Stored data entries
○ ○ ○ ○ ○ ○ ○
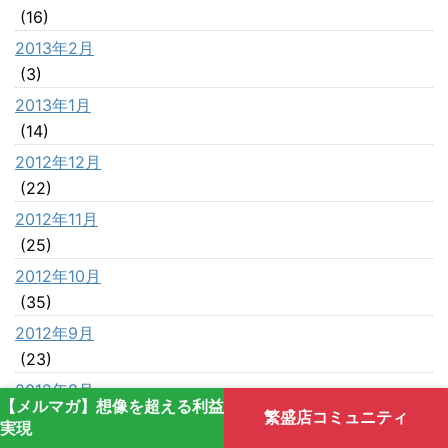
(16)
2013年2月
(3)
2013年1月
(14)
2012年12月
(22)
2012年11月
(25)
2012年10月
(35)
2012年9月
(23)
2012年8月
【メルマガ】想像を超える利益
(42)
繁盛店コミュニティ
実現
2012年7月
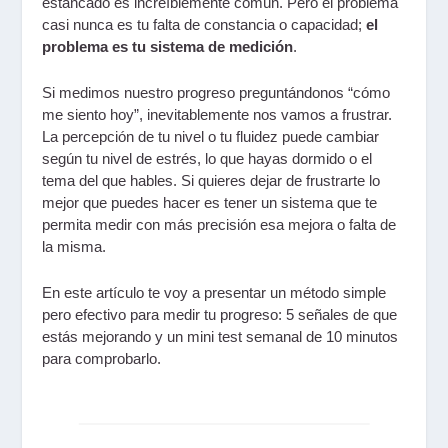
estancado es increíblemente común. Pero el problema
casi nunca es tu falta de constancia o capacidad;
el
problema es tu sistema de medición
.
Si medimos nuestro progreso preguntándonos “cómo
me siento hoy”, inevitablemente nos vamos a frustrar.
La percepción de tu nivel o tu fluidez puede cambiar
según tu nivel de estrés, lo que hayas dormido o el
tema del que hables. Si quieres dejar de frustrarte lo
mejor que puedes hacer es tener un sistema que te
permita medir con más precisión esa mejora o falta de
la misma.
En este artículo te voy a presentar un método simple
pero efectivo para medir tu progreso: 5 señales de que
estás mejorando y un mini test semanal de 10 minutos
para comprobarlo.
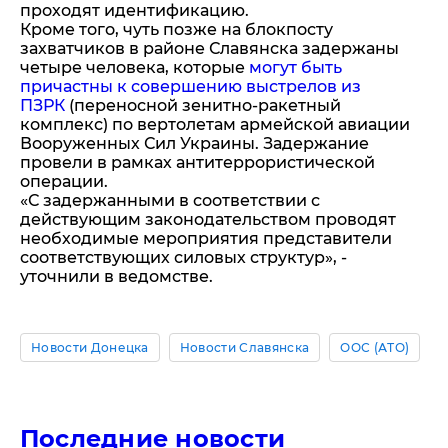
проходят идентификацию.
Кроме того, чуть позже на блокпосту
захватчиков в районе Славянска задержаны
четыре человека, которые
могут быть
причастны к совершению выстрелов из
ПЗРК
(переносной зенитно-ракетный
комплекс) по вертолетам армейской авиации
Вооруженных Сил Украины. Задержание
провели в рамках антитеррористической
операции.
«С задержанными в соответствии с
действующим законодательством проводят
необходимые мероприятия представители
соответствующих силовых структур», -
уточнили в ведомстве.
Новости Донецка
Новости Славянска
ООС (АТО)
Последние новости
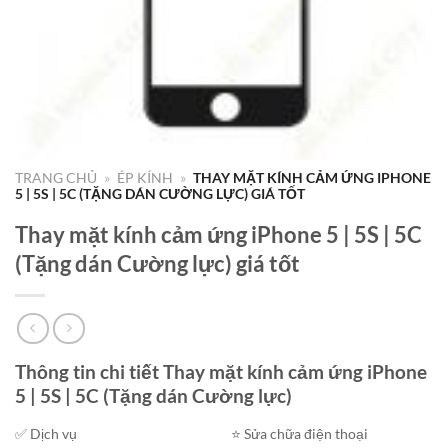
TRANG CHỦ
»
ÉP KÍNH
»
THAY MẶT KÍNH CẢM ỨNG IPHONE
5 | 5S | 5C (TẶNG DÁN CƯỜNG LỰC) GIÁ TỐT
Thay mặt kính cảm ứng iPhone 5 | 5S | 5C
(Tặng dán Cường lực) giá tốt
Thông tin chi tiết Thay mặt kính cảm ứng iPhone
5 | 5S | 5C (Tặng dán Cường lực)
✅ Dịch vụ
⭐️ Sửa chữa điện thoại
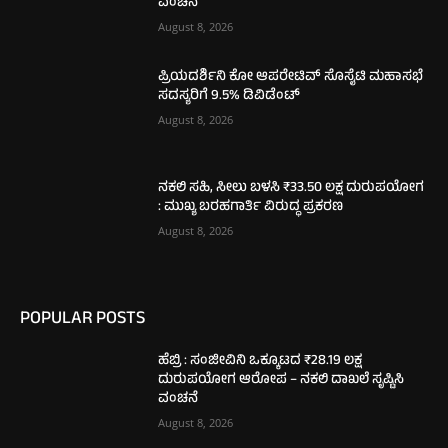
ವಂಚನೆ
August 8, 2026
ಪ್ರಿಯದರ್ಶಿನಿ ಕೋ ಆಪರೇಟಿವ್ ಸೊಸೈಟಿ ಮಹಾಸಭೆ
ಸದಸ್ಯರಿಗೆ 9.5% ಡಿವಿಡೆಂಟ್
August 8, 2026
ನಕಲಿ ಸಹಿ, ಸೀಲು ಬಳಸಿ ₹33.50 ಲಕ್ಷ ದುರುಪಯೋಗ
: ಮುಖ್ಯ ಬರಹಗಾರ್ತಿ ವಿರುದ್ಧ ಪ್ರಕರಣ
August 8, 2026
POPULAR POSTS
ಹೆಬ್ರಿ : ಸಂಜೀವಿನಿ ಒಕ್ಕೂಟದ ₹28.19 ಲಕ್ಷ
ದುರುಪಯೋಗ ಆರೋಪ – ನಕಲಿ ದಾಖಲೆ ಸೃಷ್ಟಿಸಿ
ವಂಚನೆ
August 8, 2026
○ ○ ○ ○ ○ ○ ○
Task description: The data above must be copied exactly. Leave out the pictures.

Worked solution:
(16)
2013年2月
(3)
2013年1月
(14)
2012年12月
(22)
2012年11月
(25)
2012年10月
(35)
2012年9月
(23)
2012年8月
【メルマガ】想像を超える利益
(42)
繁盛店コミュニティ
実現
2012年7月
estancado es increíblemente común. Pero el problema
casi nunca es tu falta de constancia o capacidad;
el
problema es tu sistema de medición
.
Si medimos nuestro progreso preguntándonos “cómo
me siento hoy”, inevitablemente nos vamos a frustrar.
La percepción de tu nivel o tu fluidez puede cambiar
según tu nivel de estrés, lo que hayas dormido o el
tema del que hables. Si quieres dejar de frustrarte lo
mejor que puedes hacer es tener un sistema que te
permita medir con más precisión esa mejora o falta de
la misma.
En este artículo te voy a presentar un método simple
pero efectivo para medir tu progreso: 5 señales de que
estás mejorando y un mini test semanal de 10 minutos
para comprobarlo.
проходят идентификацию.
Кроме того, чуть позже на блокпосту
захватчиков в районе Славянска задержаны
четыре человека, которые
могут быть
причастны к совершению выстрелов из
ПЗРК
(переносной зенитно-ракетный
комплекс) по вертолетам армейской авиации
Вооруженных Сил Украины. Задержание
провели в рамках антитеррористической
операции.
«С задержанными в соответствии с
действующим законодательством проводят
необходимые мероприятия представители
соответствующих силовых структур», -
уточнили в ведомстве.
Новости Донецка
Новости Славянска
ООС (АТО)
Последние новости
TRANG CHỦ
»
ÉP KÍNH
»
THAY MẶT KÍNH CẢM ỨNG IPHONE
5 | 5S | 5C (TẶNG DÁN CƯỜNG LỰC) GIÁ TỐT
Thay mặt kính cảm ứng iPhone 5 | 5S | 5C
(Tặng dán Cường lực) giá tốt
Thông tin chi tiết Thay mặt kính cảm ứng iPhone
5 | 5S | 5C (Tặng dán Cường lực)
✅ Dịch vụ
⭐️ Sửa chữa điện thoại
ವಂಚನೆ
August 8, 2026
ಪ್ರಿಯದರ್ಶಿನಿ ಕೋ ಆಪರೇಟಿವ್ ಸೊಸೈಟಿ ಮಹಾಸಭೆ
ಸದಸ್ಯರಿಗೆ 9.5% ಡಿವಿಡೆಂಟ್
August 8, 2026
ನಕಲಿ ಸಹಿ, ಸೀಲು ಬಳಸಿ ₹33.50 ಲಕ್ಷ ದುರುಪಯೋಗ
: ಮುಖ್ಯ ಬರಹಗಾರ್ತಿ ವಿರುದ್ಧ ಪ್ರಕರಣ
August 8, 2026
POPULAR POSTS
ಹೆಬ್ರಿ : ಸಂಜೀವಿನಿ ಒಕ್ಕೂಟದ ₹28.19 ಲಕ್ಷ
ದುರುಪಯೋಗ ಆರೋಪ – ನಕಲಿ ದಾಖಲೆ ಸೃಷ್ಟಿಸಿ
ವಂಚನೆ
August 8, 2026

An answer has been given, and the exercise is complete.